_TASK INSTRUCTIONS_
Reproduce every line of text in the records below character for character, omitting the pictures.

[Dataset entries]
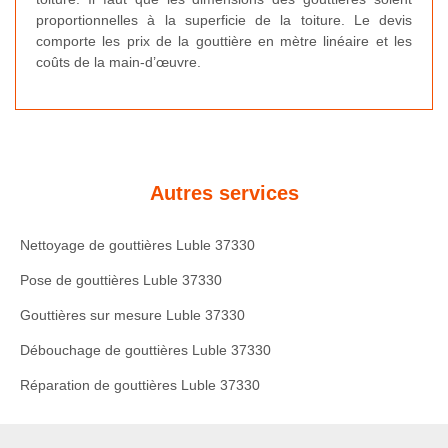
proportionnelles à la superficie de la toiture. Le devis
comporte les prix de la gouttière en mètre linéaire et les
coûts de la main-d’œuvre.
Autres services
Nettoyage de gouttières Luble 37330
Pose de gouttières Luble 37330
Gouttières sur mesure Luble 37330
Débouchage de gouttières Luble 37330
Réparation de gouttières Luble 37330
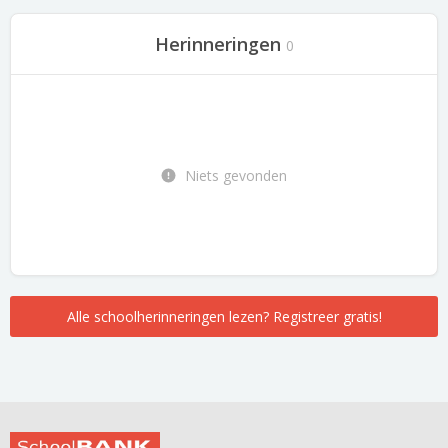
Herinneringen
0
Niets gevonden
Alle schoolherinneringen lezen? Registreer gratis!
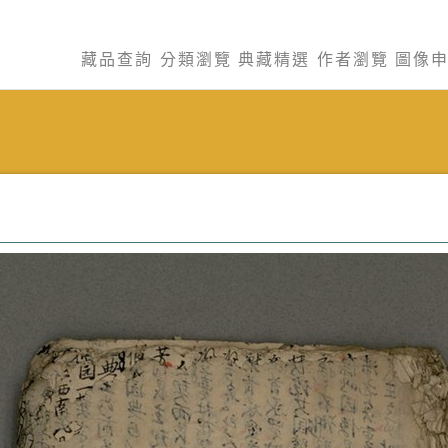
藏品查詢
分類瀏覽
典藏精選
作者瀏覽
圖像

_THE ANSWER_
proportionnelles à la superficie de la toiture. Le devis
comporte les prix de la gouttière en mètre linéaire et les
coûts de la main-d’œuvre.
Autres services
Nettoyage de gouttières Luble 37330
Pose de gouttières Luble 37330
Gouttières sur mesure Luble 37330
Débouchage de gouttières Luble 37330
Réparation de gouttières Luble 37330
Herinneringen
0
Niets gevonden
Alle schoolherinneringen lezen? Registreer gratis!
藏品查詢
分類瀏覽
典藏精選
作者瀏覽
圖像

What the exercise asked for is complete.